An online glossary I can really use!
The next time you need to communicate with a tiny person raised in a Japanese-speaking environment, head over to the Goo Labs and take a look at the こども語辞書 (”baby-talk dictionary”). Toss your terms into the search field (you can use a baby term, like wanwan for a dog, or the normal word inu), or use one of the categorized lists listed lower on the page:
- Kana order (lists of terms for each character in the Japanese syllabary, either by baby sound or adult word represented)
- By genre (including such toddler favorites as “animals,” “foods and drinks,” and “song lyrics”)

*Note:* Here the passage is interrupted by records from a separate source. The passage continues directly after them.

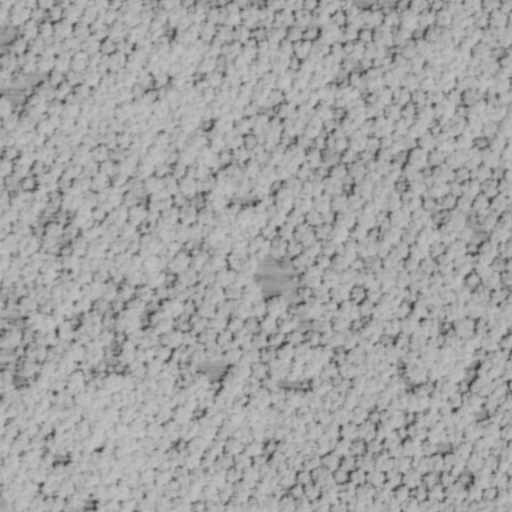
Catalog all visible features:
crop: (256, 256)
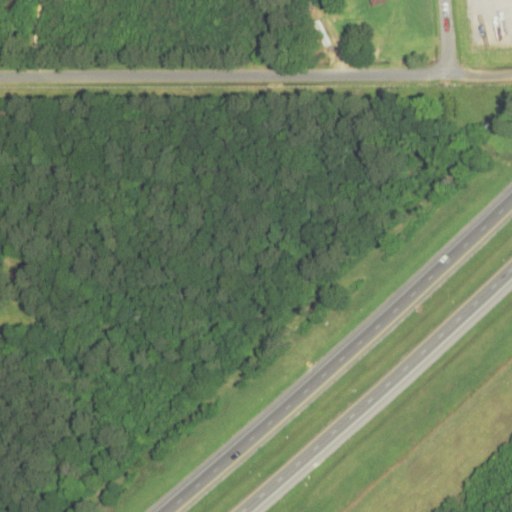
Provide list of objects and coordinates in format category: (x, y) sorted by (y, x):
building: (372, 1)
building: (377, 1)
road: (259, 71)
road: (480, 72)
road: (341, 358)
road: (375, 390)
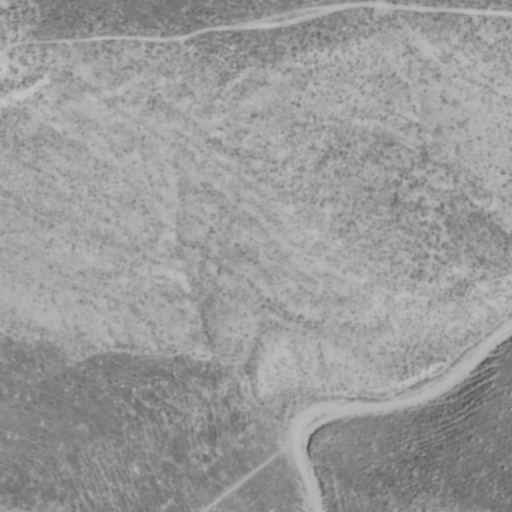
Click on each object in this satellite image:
road: (374, 408)
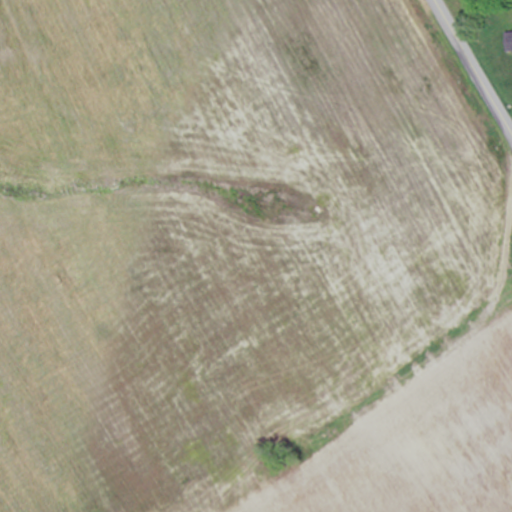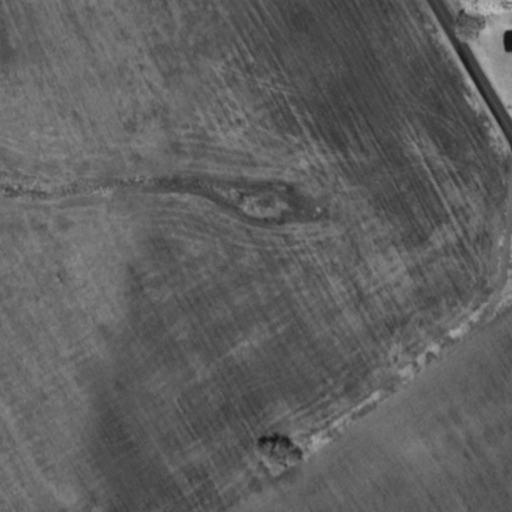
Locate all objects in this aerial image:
building: (507, 43)
road: (472, 66)
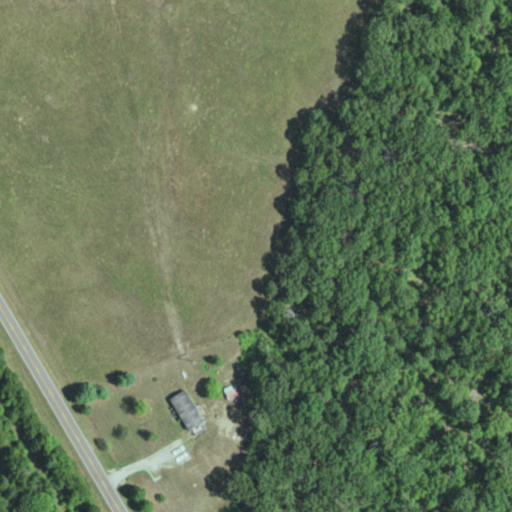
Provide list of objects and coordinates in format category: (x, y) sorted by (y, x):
road: (62, 408)
building: (192, 408)
road: (169, 443)
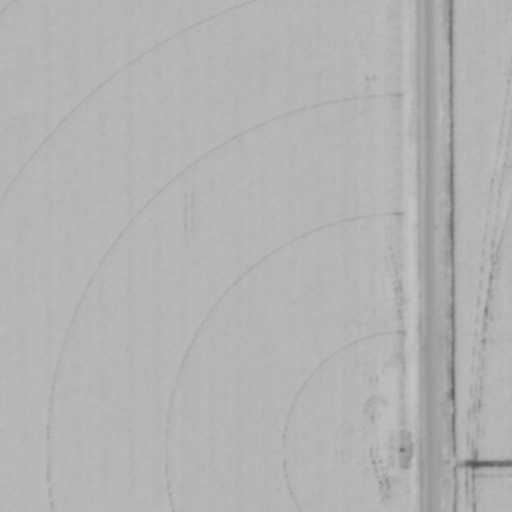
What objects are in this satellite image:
road: (424, 256)
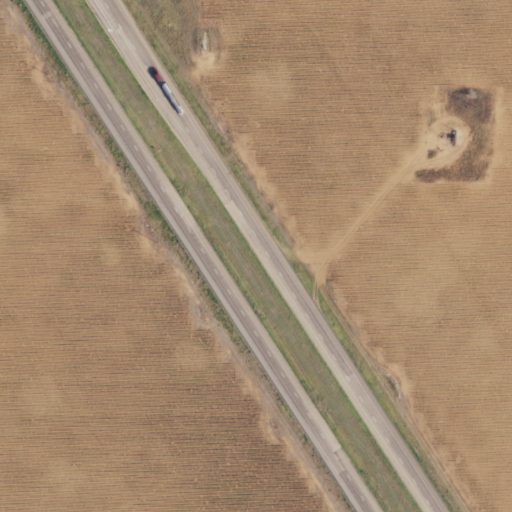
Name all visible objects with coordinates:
road: (200, 256)
road: (260, 256)
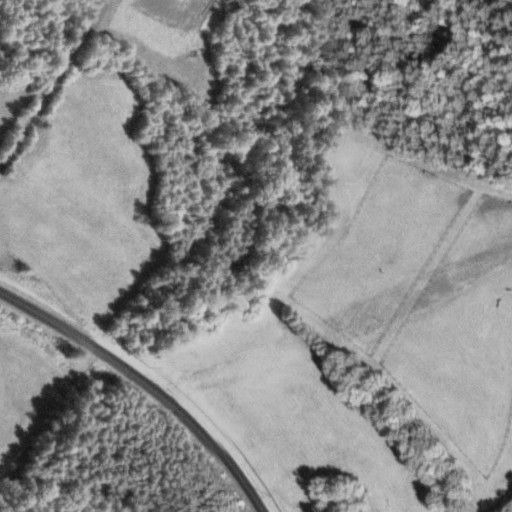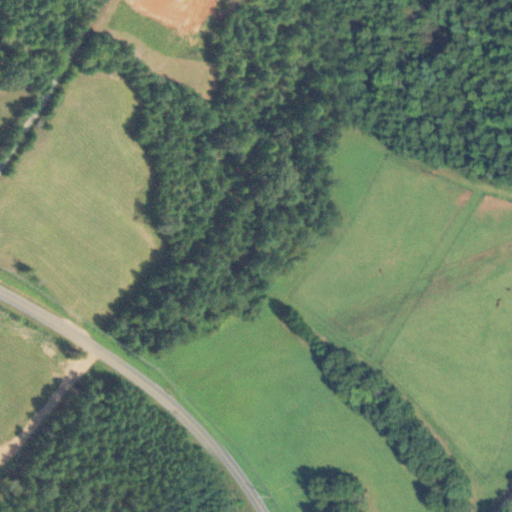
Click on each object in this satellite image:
road: (52, 86)
road: (58, 323)
road: (194, 428)
road: (503, 502)
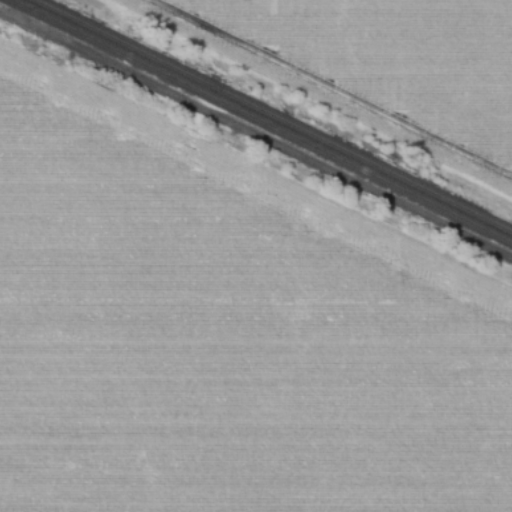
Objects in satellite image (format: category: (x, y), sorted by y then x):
railway: (272, 116)
railway: (260, 122)
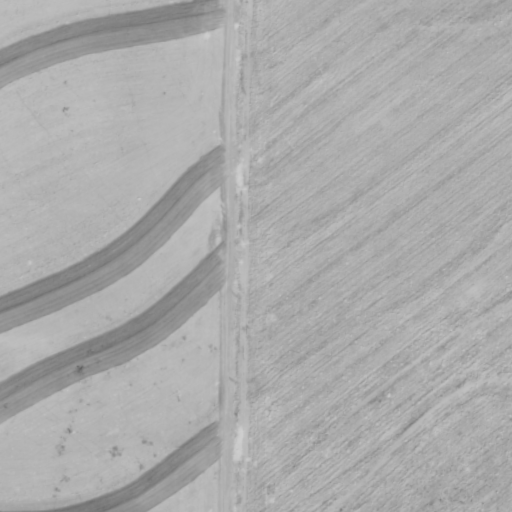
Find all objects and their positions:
road: (408, 430)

- By sex of babies that tend to learn the term first (including months of vocabulary usage; boys lag by a half-month or so, with the exception of important words like “ramen”)
- By month of vocab usage
My favorite category is probably マニアックワード, “maniac words.” The imported term in Japanese refers not to the axe-wielding variety but to a hobby or other interest taken to extremes, often in a “really out there” area that not many people pay attention to. Some of the examples in the Goo Labs glossary are 殺虫剤 (insecticide), アフラック (Aflac, the insurance firm with the popular duck), and シュワッチ (Ultraman’s phrase “shuwatch,” to borrow the Wikipedia entry’s spelling). Crazy kids.
(Via ことば・言葉・コトバ.)
2 Responses to “An online glossary I can really use!”
Posted by: adamrice - 04/04/2008
Wait, are you saying that there are アフラックマニア in Japan?
I need to get out more.
Posted by: Durf - 04/04/2008
Well, probably “Aflac commercials with the duck” maniacs . . . Little kids latching onto whatever attention-grabbing marketing scheme crosses their eyeballs.